[The task] What is wanted is every record, duplicated word for word.

Segment Start: Material provided

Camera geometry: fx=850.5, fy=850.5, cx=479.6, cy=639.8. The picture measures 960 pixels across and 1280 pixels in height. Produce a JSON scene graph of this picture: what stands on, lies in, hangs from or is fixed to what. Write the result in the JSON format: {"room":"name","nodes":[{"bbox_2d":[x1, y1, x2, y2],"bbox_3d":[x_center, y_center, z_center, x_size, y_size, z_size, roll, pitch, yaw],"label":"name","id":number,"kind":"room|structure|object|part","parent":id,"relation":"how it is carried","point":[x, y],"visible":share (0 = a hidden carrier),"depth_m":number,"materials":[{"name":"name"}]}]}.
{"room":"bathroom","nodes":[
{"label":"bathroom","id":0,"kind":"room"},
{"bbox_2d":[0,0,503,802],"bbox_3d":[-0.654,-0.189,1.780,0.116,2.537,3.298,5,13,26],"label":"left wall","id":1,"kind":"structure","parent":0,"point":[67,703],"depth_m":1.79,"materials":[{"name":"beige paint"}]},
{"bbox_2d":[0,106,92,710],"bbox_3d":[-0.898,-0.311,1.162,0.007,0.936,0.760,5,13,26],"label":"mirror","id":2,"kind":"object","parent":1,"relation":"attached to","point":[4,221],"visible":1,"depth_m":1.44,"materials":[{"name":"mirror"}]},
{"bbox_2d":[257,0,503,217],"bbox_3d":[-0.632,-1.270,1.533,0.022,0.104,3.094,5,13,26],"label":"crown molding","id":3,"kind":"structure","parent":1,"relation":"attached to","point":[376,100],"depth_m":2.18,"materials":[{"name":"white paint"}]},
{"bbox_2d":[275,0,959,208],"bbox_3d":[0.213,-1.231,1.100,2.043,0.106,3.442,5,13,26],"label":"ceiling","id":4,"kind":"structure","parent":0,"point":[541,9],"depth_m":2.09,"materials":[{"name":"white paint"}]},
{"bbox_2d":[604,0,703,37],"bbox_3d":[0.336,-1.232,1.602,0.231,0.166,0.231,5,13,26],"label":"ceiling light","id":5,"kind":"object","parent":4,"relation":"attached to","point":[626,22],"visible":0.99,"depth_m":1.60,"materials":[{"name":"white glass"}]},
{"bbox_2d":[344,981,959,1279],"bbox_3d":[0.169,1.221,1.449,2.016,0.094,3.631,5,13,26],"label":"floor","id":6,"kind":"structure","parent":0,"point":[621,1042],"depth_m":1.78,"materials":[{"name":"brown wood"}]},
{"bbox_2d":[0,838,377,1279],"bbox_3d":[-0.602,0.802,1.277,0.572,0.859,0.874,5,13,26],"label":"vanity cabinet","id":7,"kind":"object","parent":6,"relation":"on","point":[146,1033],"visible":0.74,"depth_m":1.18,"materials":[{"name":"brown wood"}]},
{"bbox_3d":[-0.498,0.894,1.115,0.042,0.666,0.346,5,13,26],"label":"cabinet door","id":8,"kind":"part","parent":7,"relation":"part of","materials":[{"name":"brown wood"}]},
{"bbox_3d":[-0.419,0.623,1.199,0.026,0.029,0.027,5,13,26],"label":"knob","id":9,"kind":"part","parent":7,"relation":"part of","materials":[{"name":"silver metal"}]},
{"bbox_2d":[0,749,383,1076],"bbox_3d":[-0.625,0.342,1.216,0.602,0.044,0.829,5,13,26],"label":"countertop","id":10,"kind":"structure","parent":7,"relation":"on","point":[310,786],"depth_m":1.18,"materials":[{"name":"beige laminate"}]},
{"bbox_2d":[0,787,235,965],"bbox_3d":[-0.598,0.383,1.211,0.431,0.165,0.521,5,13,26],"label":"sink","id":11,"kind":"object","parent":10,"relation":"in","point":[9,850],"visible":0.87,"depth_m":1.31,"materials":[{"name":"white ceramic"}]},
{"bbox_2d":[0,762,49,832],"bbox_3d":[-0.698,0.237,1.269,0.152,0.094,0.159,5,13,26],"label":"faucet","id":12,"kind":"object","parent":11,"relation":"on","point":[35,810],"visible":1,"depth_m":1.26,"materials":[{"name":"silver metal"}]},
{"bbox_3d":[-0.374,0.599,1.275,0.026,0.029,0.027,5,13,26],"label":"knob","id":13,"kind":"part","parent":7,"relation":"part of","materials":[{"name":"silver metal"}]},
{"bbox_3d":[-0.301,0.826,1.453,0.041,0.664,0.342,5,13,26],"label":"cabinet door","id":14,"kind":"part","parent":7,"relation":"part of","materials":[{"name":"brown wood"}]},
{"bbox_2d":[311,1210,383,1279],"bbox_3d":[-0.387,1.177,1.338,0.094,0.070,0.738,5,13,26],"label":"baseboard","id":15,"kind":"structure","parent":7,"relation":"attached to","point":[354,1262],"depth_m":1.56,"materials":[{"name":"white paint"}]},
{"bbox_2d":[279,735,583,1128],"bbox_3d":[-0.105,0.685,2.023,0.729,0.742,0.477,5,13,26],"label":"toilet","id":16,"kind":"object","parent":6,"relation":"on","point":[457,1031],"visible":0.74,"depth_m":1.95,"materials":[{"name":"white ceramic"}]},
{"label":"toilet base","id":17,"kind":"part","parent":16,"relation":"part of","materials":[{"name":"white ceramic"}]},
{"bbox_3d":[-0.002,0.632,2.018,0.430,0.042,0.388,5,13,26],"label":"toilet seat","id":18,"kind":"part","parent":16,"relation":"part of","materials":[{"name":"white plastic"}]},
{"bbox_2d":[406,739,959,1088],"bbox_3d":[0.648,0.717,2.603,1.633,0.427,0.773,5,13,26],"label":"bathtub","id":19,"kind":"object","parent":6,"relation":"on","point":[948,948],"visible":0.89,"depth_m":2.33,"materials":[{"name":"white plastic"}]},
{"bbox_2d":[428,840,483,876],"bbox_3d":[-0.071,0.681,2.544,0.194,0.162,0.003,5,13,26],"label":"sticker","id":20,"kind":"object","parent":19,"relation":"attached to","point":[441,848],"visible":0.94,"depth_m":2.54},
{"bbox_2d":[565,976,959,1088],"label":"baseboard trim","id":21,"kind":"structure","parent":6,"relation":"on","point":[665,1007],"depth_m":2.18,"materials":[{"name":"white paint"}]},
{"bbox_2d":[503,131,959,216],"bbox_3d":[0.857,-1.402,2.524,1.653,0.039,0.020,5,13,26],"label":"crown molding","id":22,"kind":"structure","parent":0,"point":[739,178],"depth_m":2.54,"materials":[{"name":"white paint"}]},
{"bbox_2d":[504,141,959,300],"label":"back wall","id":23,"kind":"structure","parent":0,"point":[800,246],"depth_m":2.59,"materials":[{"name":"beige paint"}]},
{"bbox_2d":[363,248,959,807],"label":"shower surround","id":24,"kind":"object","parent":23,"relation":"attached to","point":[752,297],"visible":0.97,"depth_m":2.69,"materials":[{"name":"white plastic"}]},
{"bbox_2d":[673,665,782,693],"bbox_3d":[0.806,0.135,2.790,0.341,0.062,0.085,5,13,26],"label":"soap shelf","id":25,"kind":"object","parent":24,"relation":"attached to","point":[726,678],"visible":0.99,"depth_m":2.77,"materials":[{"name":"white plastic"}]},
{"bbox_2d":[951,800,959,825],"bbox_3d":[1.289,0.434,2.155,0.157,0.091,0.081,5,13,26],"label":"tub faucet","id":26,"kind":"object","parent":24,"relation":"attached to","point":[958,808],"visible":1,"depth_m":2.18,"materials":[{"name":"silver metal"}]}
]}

Segment End: Material provided

[Result of the task]
Camera geometry: fx=850.5, fy=850.5, cx=479.6, cy=639.8. The picture measures 960 pixels across and 1280 pixels in height. Produce a JSON scene graph of this picture: what stands on, lies in, hangs from or is fixed to what. Write the result in the JSON format: {"room":"name","nodes":[{"bbox_2d":[x1, y1, x2, y2],"bbox_3d":[x_center, y_center, z_center, x_size, y_size, z_size, roll, pitch, yaw],"label":"name","id":number,"kind":"room|structure|object|part","parent":id,"relation":"how it is carried","point":[x, y],"visible":share (0 = a hidden carrier),"depth_m":number,"materials":[{"name":"name"}]}]}.
{"room":"bathroom","nodes":[
{"label":"bathroom","id":0,"kind":"room"},
{"bbox_2d":[0,0,503,802],"bbox_3d":[-0.654,-0.189,1.780,0.116,2.537,3.298,5,13,26],"label":"left wall","id":1,"kind":"structure","parent":0,"point":[67,703],"depth_m":1.79,"materials":[{"name":"beige paint"}]},
{"bbox_2d":[0,106,92,710],"bbox_3d":[-0.898,-0.311,1.162,0.007,0.936,0.760,5,13,26],"label":"mirror","id":2,"kind":"object","parent":1,"relation":"attached to","point":[4,221],"visible":1,"depth_m":1.44,"materials":[{"name":"mirror"}]},
{"bbox_2d":[257,0,503,217],"bbox_3d":[-0.632,-1.270,1.533,0.022,0.104,3.094,5,13,26],"label":"crown molding","id":3,"kind":"structure","parent":1,"relation":"attached to","point":[376,100],"depth_m":2.18,"materials":[{"name":"white paint"}]},
{"bbox_2d":[275,0,959,208],"bbox_3d":[0.213,-1.231,1.100,2.043,0.106,3.442,5,13,26],"label":"ceiling","id":4,"kind":"structure","parent":0,"point":[541,9],"depth_m":2.09,"materials":[{"name":"white paint"}]},
{"bbox_2d":[604,0,703,37],"bbox_3d":[0.336,-1.232,1.602,0.231,0.166,0.231,5,13,26],"label":"ceiling light","id":5,"kind":"object","parent":4,"relation":"attached to","point":[626,22],"visible":0.99,"depth_m":1.60,"materials":[{"name":"white glass"}]},
{"bbox_2d":[344,981,959,1279],"bbox_3d":[0.169,1.221,1.449,2.016,0.094,3.631,5,13,26],"label":"floor","id":6,"kind":"structure","parent":0,"point":[621,1042],"depth_m":1.78,"materials":[{"name":"brown wood"}]},
{"bbox_2d":[0,838,377,1279],"bbox_3d":[-0.602,0.802,1.277,0.572,0.859,0.874,5,13,26],"label":"vanity cabinet","id":7,"kind":"object","parent":6,"relation":"on","point":[146,1033],"visible":0.74,"depth_m":1.18,"materials":[{"name":"brown wood"}]},
{"bbox_3d":[-0.498,0.894,1.115,0.042,0.666,0.346,5,13,26],"label":"cabinet door","id":8,"kind":"part","parent":7,"relation":"part of","materials":[{"name":"brown wood"}]},
{"bbox_3d":[-0.419,0.623,1.199,0.026,0.029,0.027,5,13,26],"label":"knob","id":9,"kind":"part","parent":7,"relation":"part of","materials":[{"name":"silver metal"}]},
{"bbox_2d":[0,749,383,1076],"bbox_3d":[-0.625,0.342,1.216,0.602,0.044,0.829,5,13,26],"label":"countertop","id":10,"kind":"structure","parent":7,"relation":"on","point":[310,786],"depth_m":1.18,"materials":[{"name":"beige laminate"}]},
{"bbox_2d":[0,787,235,965],"bbox_3d":[-0.598,0.383,1.211,0.431,0.165,0.521,5,13,26],"label":"sink","id":11,"kind":"object","parent":10,"relation":"in","point":[9,850],"visible":0.87,"depth_m":1.31,"materials":[{"name":"white ceramic"}]},
{"bbox_2d":[0,762,49,832],"bbox_3d":[-0.698,0.237,1.269,0.152,0.094,0.159,5,13,26],"label":"faucet","id":12,"kind":"object","parent":11,"relation":"on","point":[35,810],"visible":1,"depth_m":1.26,"materials":[{"name":"silver metal"}]},
{"bbox_3d":[-0.374,0.599,1.275,0.026,0.029,0.027,5,13,26],"label":"knob","id":13,"kind":"part","parent":7,"relation":"part of","materials":[{"name":"silver metal"}]},
{"bbox_3d":[-0.301,0.826,1.453,0.041,0.664,0.342,5,13,26],"label":"cabinet door","id":14,"kind":"part","parent":7,"relation":"part of","materials":[{"name":"brown wood"}]},
{"bbox_2d":[311,1210,383,1279],"bbox_3d":[-0.387,1.177,1.338,0.094,0.070,0.738,5,13,26],"label":"baseboard","id":15,"kind":"structure","parent":7,"relation":"attached to","point":[354,1262],"depth_m":1.56,"materials":[{"name":"white paint"}]},
{"bbox_2d":[279,735,583,1128],"bbox_3d":[-0.105,0.685,2.023,0.729,0.742,0.477,5,13,26],"label":"toilet","id":16,"kind":"object","parent":6,"relation":"on","point":[457,1031],"visible":0.74,"depth_m":1.95,"materials":[{"name":"white ceramic"}]},
{"label":"toilet base","id":17,"kind":"part","parent":16,"relation":"part of","materials":[{"name":"white ceramic"}]},
{"bbox_3d":[-0.002,0.632,2.018,0.430,0.042,0.388,5,13,26],"label":"toilet seat","id":18,"kind":"part","parent":16,"relation":"part of","materials":[{"name":"white plastic"}]},
{"bbox_2d":[406,739,959,1088],"bbox_3d":[0.648,0.717,2.603,1.633,0.427,0.773,5,13,26],"label":"bathtub","id":19,"kind":"object","parent":6,"relation":"on","point":[948,948],"visible":0.89,"depth_m":2.33,"materials":[{"name":"white plastic"}]},
{"bbox_2d":[428,840,483,876],"bbox_3d":[-0.071,0.681,2.544,0.194,0.162,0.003,5,13,26],"label":"sticker","id":20,"kind":"object","parent":19,"relation":"attached to","point":[441,848],"visible":0.94,"depth_m":2.54},
{"bbox_2d":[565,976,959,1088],"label":"baseboard trim","id":21,"kind":"structure","parent":6,"relation":"on","point":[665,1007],"depth_m":2.18,"materials":[{"name":"white paint"}]},
{"bbox_2d":[503,131,959,216],"bbox_3d":[0.857,-1.402,2.524,1.653,0.039,0.020,5,13,26],"label":"crown molding","id":22,"kind":"structure","parent":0,"point":[739,178],"depth_m":2.54,"materials":[{"name":"white paint"}]},
{"bbox_2d":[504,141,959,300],"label":"back wall","id":23,"kind":"structure","parent":0,"point":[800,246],"depth_m":2.59,"materials":[{"name":"beige paint"}]},
{"bbox_2d":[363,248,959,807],"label":"shower surround","id":24,"kind":"object","parent":23,"relation":"attached to","point":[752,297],"visible":0.97,"depth_m":2.69,"materials":[{"name":"white plastic"}]},
{"bbox_2d":[673,665,782,693],"bbox_3d":[0.806,0.135,2.790,0.341,0.062,0.085,5,13,26],"label":"soap shelf","id":25,"kind":"object","parent":24,"relation":"attached to","point":[726,678],"visible":0.99,"depth_m":2.77,"materials":[{"name":"white plastic"}]},
{"bbox_2d":[951,800,959,825],"bbox_3d":[1.289,0.434,2.155,0.157,0.091,0.081,5,13,26],"label":"tub faucet","id":26,"kind":"object","parent":24,"relation":"attached to","point":[958,808],"visible":1,"depth_m":2.18,"materials":[{"name":"silver metal"}]}
]}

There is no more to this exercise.